A cavallo della tigre contiene nella sua origine un ingrediente molto importante per la riuscita di una sceneggiatura: contiene un paradosso, e cioè contiene il fatto che le cose non sono come sembrano. “Qui c’è uno che partecipa a una sgangherata impresa di evasione anche se in realtà non vuole evadere. Viene costretto a farlo da persone molto violente, brutali”, sottolinea la regista. Nel film sono accentuate le relazioni umane “che sono un po’ di cuore del cinema di mio padre, ma anche degli altri autori, e che si ribaltano completamente. Chi sembrava il più buono diventa il più vigliacco, chi sembrava il più feroce è forse il più leale”.

La fiaba secondo Luigi Comencini
I dialoghi in A cavallo della tigre sono stupendi. Dicono il contrario di quello che ci si aspetta che i personaggi diranno. “Ogni battuta contiene un paradosso e sotto tutto questo c’è un’intensità umana molto grande, proprio dietro questo racconto di spietatezza, crudo”, sempre Francesca Comencini. “Questa è proprio l’idea che mio padre aveva della fiaba. La fiaba era per lui qualcosa di crudele e terribile e non qualcosa di sdolcinato. Anche se, dentro questa durezza, dentro questa capacità di raccontare il mondo dimenticato dal boom economico, di gente che è completamente ai margini di tutto, questa narrazione priva di alcun paternalismo, senza nessuno ‘ecco vi racconto una rivoluzione’, ma con un ‘vi racconto degli esseri umani che sembrano qualcosa e sono qualcos’altro’, ha una complessità infinita. E questa è una grande lezione, veramente grande, che questi autori, non solo mio padre, ci hanno lasciato”.

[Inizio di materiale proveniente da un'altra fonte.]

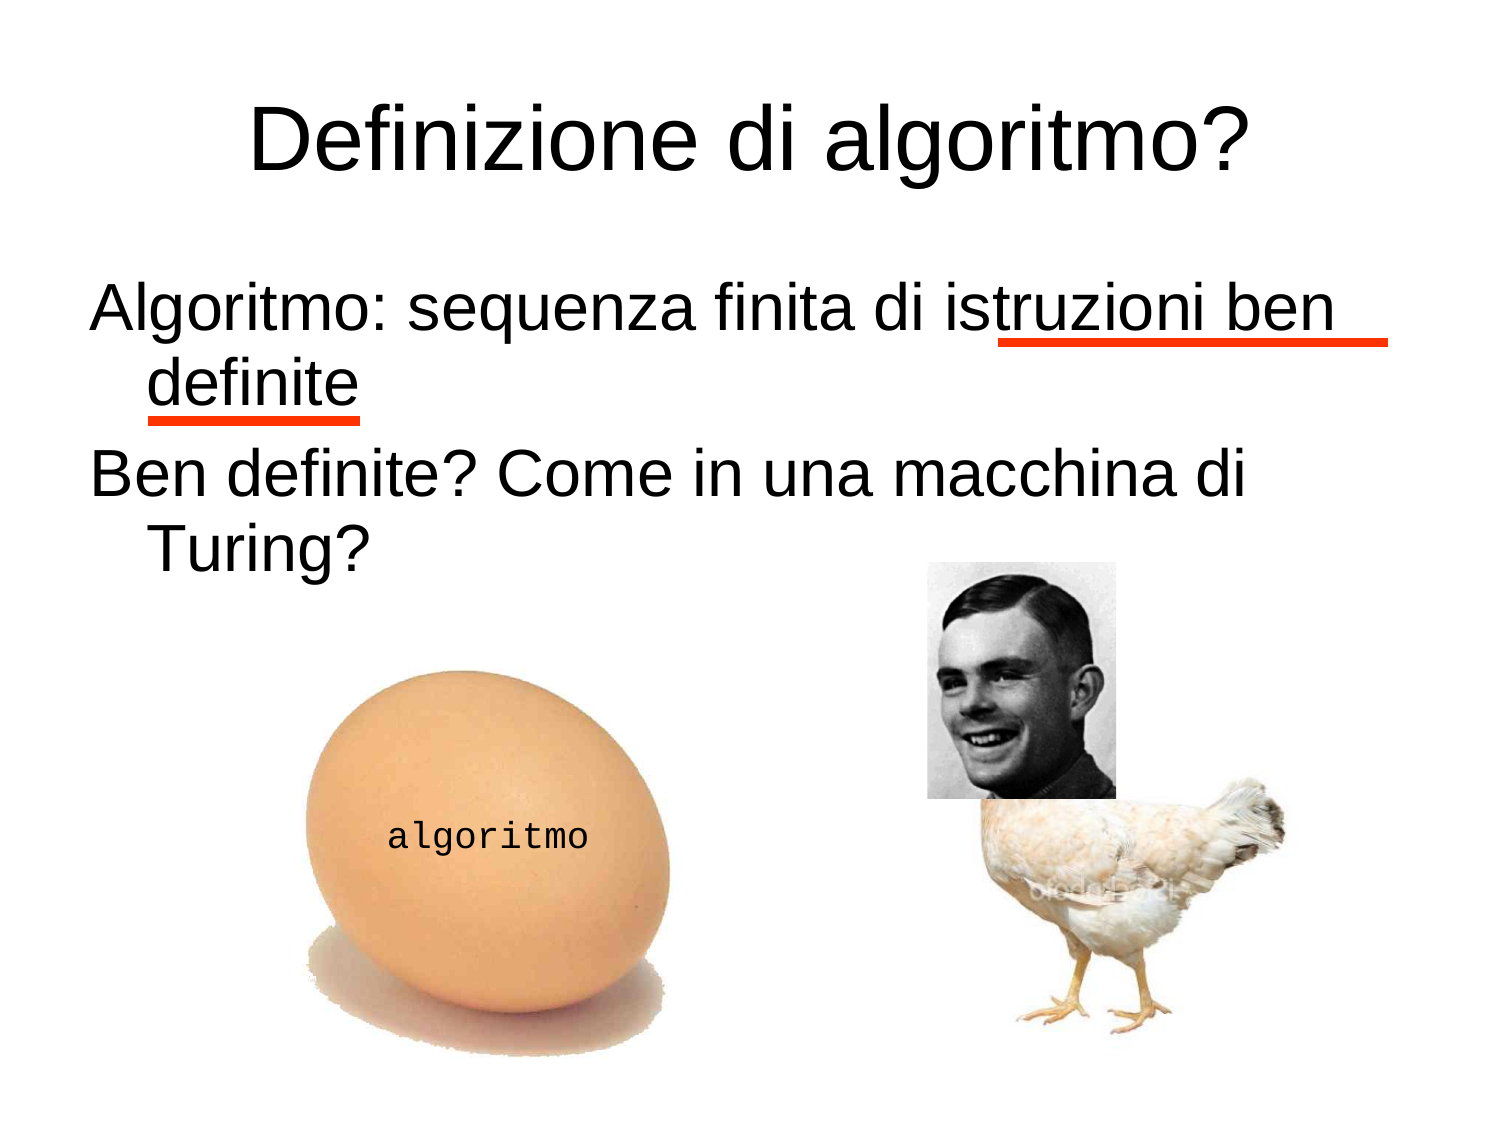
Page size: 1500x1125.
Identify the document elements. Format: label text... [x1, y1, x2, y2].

picture [903, 562, 1318, 1062]
picture [242, 645, 715, 1094]
list Algoritmo: sequenza finita di istruzioni ben definite Ben definite? Come in una macchina di Turing? [75, 262, 1426, 1006]
text_box algoritmo [372, 809, 644, 868]
title Definizione di algoritmo? [75, 45, 1426, 233]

E riconoscendo che il cinema è un insieme di cose come artigianato, industria, e talvolta, molto raramente, arte, e facendo una riflessione ancora più attenta, precisa e interessante riguardo al successo, Francesca Comencini commenta così: “Il successo al botteghino non è l’unico indicatore del valore di un film. Ci sono molti film e ci sono molte variabili e qualità. Siamo qui oggi, nel 2025, a parlare di un film del 1961 che è un enorme insuccesso: questo dimostra che i film hanno delle loro vite, una delle quali è il successo commerciale ma non è la sola”.